EXERCISE DETAILS | The response must consist of the complete listing below, reproduced without alteration.
------ GIVEN INFORMATION
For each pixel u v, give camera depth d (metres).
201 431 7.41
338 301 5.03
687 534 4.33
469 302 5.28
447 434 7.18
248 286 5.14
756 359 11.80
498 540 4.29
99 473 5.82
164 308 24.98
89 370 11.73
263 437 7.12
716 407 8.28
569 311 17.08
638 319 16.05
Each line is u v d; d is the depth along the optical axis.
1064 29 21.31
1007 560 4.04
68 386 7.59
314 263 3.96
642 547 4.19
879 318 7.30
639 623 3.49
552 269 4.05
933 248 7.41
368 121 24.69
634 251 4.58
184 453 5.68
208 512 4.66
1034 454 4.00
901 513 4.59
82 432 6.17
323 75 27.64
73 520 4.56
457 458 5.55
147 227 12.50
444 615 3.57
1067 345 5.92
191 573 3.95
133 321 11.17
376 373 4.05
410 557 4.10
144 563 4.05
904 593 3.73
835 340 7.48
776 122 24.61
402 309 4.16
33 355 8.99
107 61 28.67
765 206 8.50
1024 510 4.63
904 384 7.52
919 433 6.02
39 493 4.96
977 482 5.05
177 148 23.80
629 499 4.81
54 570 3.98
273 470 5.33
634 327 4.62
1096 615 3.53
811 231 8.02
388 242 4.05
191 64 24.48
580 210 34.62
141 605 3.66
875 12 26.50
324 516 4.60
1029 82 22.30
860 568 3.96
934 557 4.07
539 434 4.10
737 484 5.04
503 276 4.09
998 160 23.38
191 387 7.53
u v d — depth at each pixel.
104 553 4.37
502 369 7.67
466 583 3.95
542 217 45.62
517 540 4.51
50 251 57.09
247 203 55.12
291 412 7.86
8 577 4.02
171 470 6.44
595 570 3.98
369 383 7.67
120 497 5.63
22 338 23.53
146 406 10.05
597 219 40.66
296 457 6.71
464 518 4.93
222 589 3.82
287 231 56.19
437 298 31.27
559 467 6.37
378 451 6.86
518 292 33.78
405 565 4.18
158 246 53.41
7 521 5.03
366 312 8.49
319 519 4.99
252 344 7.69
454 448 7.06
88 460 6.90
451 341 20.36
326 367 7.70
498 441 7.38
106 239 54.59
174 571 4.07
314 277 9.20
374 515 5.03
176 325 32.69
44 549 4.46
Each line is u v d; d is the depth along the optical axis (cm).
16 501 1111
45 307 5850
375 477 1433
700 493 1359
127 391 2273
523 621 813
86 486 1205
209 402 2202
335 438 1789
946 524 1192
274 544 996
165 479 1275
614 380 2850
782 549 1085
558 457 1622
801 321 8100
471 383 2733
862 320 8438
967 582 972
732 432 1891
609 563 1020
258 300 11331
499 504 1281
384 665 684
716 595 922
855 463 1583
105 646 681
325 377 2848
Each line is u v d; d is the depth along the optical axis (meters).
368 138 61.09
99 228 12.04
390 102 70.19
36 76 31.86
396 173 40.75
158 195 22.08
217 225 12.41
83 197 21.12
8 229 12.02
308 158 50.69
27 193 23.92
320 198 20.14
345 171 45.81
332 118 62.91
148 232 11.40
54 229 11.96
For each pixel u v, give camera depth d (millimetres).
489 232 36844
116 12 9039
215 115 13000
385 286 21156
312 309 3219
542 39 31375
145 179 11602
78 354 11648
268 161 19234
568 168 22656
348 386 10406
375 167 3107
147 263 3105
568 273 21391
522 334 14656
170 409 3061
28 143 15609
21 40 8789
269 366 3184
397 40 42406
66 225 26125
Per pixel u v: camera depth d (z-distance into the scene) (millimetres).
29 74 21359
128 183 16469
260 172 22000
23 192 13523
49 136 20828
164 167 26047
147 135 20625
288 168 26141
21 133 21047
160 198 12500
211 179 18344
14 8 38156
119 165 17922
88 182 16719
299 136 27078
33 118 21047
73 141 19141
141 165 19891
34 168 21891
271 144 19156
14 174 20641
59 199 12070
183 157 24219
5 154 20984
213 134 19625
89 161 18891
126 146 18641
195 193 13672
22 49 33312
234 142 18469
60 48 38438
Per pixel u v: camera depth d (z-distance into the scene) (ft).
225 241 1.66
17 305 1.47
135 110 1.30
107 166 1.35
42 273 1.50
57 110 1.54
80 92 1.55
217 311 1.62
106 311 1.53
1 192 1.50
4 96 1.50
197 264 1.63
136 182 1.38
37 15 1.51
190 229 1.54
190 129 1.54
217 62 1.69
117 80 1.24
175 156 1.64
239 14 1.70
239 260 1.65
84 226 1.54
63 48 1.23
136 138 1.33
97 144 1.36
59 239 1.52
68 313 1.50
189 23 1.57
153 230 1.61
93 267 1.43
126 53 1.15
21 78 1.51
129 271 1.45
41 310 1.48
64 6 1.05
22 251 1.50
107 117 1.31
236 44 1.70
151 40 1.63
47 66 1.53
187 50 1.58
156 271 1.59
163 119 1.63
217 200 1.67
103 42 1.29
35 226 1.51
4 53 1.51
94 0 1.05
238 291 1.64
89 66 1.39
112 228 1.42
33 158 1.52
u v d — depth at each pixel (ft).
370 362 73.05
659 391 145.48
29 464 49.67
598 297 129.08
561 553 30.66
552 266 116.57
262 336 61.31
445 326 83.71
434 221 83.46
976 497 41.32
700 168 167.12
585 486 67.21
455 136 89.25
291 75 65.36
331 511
------------
RESULT BELOW |
For each pixel u v, give camera depth d (metres).
201 431 7.41
338 301 5.03
687 534 4.33
469 302 5.28
447 434 7.18
248 286 5.14
756 359 11.80
498 540 4.29
99 473 5.82
164 308 24.98
89 370 11.73
263 437 7.12
716 407 8.28
569 311 17.08
638 319 16.05
Each line is u v d; d is the depth along the optical axis.
1064 29 21.31
1007 560 4.04
68 386 7.59
314 263 3.96
642 547 4.19
879 318 7.30
639 623 3.49
552 269 4.05
933 248 7.41
368 121 24.69
634 251 4.58
184 453 5.68
208 512 4.66
1034 454 4.00
901 513 4.59
82 432 6.17
323 75 27.64
73 520 4.56
457 458 5.55
147 227 12.50
444 615 3.57
1067 345 5.92
191 573 3.95
133 321 11.17
376 373 4.05
410 557 4.10
144 563 4.05
904 593 3.73
835 340 7.48
776 122 24.61
402 309 4.16
33 355 8.99
107 61 28.67
765 206 8.50
1024 510 4.63
904 384 7.52
919 433 6.02
39 493 4.96
977 482 5.05
177 148 23.80
629 499 4.81
54 570 3.98
273 470 5.33
634 327 4.62
1096 615 3.53
811 231 8.02
388 242 4.05
191 64 24.48
580 210 34.62
141 605 3.66
875 12 26.50
324 516 4.60
1029 82 22.30
860 568 3.96
934 557 4.07
539 434 4.10
737 484 5.04
503 276 4.09
998 160 23.38
191 387 7.53
u v d — depth at each pixel.
104 553 4.37
502 369 7.67
466 583 3.95
542 217 45.62
517 540 4.51
50 251 57.09
247 203 55.12
291 412 7.86
8 577 4.02
171 470 6.44
595 570 3.98
369 383 7.67
120 497 5.63
22 338 23.53
146 406 10.05
597 219 40.66
296 457 6.71
464 518 4.93
222 589 3.82
287 231 56.19
437 298 31.27
559 467 6.37
378 451 6.86
518 292 33.78
405 565 4.18
158 246 53.41
7 521 5.03
366 312 8.49
319 519 4.99
252 344 7.69
454 448 7.06
88 460 6.90
451 341 20.36
326 367 7.70
498 441 7.38
106 239 54.59
174 571 4.07
314 277 9.20
374 515 5.03
176 325 32.69
44 549 4.46
Each line is u v d; d is the depth along the optical axis (cm).
16 501 1111
45 307 5850
375 477 1433
700 493 1359
127 391 2273
523 621 813
86 486 1205
209 402 2202
335 438 1789
946 524 1192
274 544 996
165 479 1275
614 380 2850
782 549 1085
558 457 1622
801 321 8100
471 383 2733
862 320 8438
967 582 972
732 432 1891
609 563 1020
258 300 11331
499 504 1281
384 665 684
716 595 922
855 463 1583
105 646 681
325 377 2848
Each line is u v d; d is the depth along the optical axis (meters).
368 138 61.09
99 228 12.04
390 102 70.19
36 76 31.86
396 173 40.75
158 195 22.08
217 225 12.41
83 197 21.12
8 229 12.02
308 158 50.69
27 193 23.92
320 198 20.14
345 171 45.81
332 118 62.91
148 232 11.40
54 229 11.96
For each pixel u v, give camera depth d (millimetres).
489 232 36844
116 12 9039
215 115 13000
385 286 21156
312 309 3219
542 39 31375
145 179 11602
78 354 11648
268 161 19234
568 168 22656
348 386 10406
375 167 3107
147 263 3105
568 273 21391
522 334 14656
170 409 3061
28 143 15609
21 40 8789
269 366 3184
397 40 42406
66 225 26125
Per pixel u v: camera depth d (z-distance into the scene) (millimetres).
29 74 21359
128 183 16469
260 172 22000
23 192 13523
49 136 20828
164 167 26047
147 135 20625
288 168 26141
21 133 21047
160 198 12500
211 179 18344
14 8 38156
119 165 17922
88 182 16719
299 136 27078
33 118 21047
73 141 19141
141 165 19891
34 168 21891
271 144 19156
14 174 20641
59 199 12070
183 157 24219
5 154 20984
213 134 19625
89 161 18891
126 146 18641
195 193 13672
22 49 33312
234 142 18469
60 48 38438
Per pixel u v: camera depth d (z-distance into the scene) (ft).
225 241 1.66
17 305 1.47
135 110 1.30
107 166 1.35
42 273 1.50
57 110 1.54
80 92 1.55
217 311 1.62
106 311 1.53
1 192 1.50
4 96 1.50
197 264 1.63
136 182 1.38
37 15 1.51
190 229 1.54
190 129 1.54
217 62 1.69
117 80 1.24
175 156 1.64
239 14 1.70
239 260 1.65
84 226 1.54
63 48 1.23
136 138 1.33
97 144 1.36
59 239 1.52
68 313 1.50
189 23 1.57
153 230 1.61
93 267 1.43
126 53 1.15
21 78 1.51
129 271 1.45
41 310 1.48
64 6 1.05
22 251 1.50
107 117 1.31
236 44 1.70
151 40 1.63
47 66 1.53
187 50 1.58
156 271 1.59
163 119 1.63
217 200 1.67
103 42 1.29
35 226 1.51
4 53 1.51
94 0 1.05
238 291 1.64
89 66 1.39
112 228 1.42
33 158 1.52
u v d — depth at each pixel (ft).
370 362 73.05
659 391 145.48
29 464 49.67
598 297 129.08
561 553 30.66
552 266 116.57
262 336 61.31
445 326 83.71
434 221 83.46
976 497 41.32
700 168 167.12
585 486 67.21
455 136 89.25
291 75 65.36
331 511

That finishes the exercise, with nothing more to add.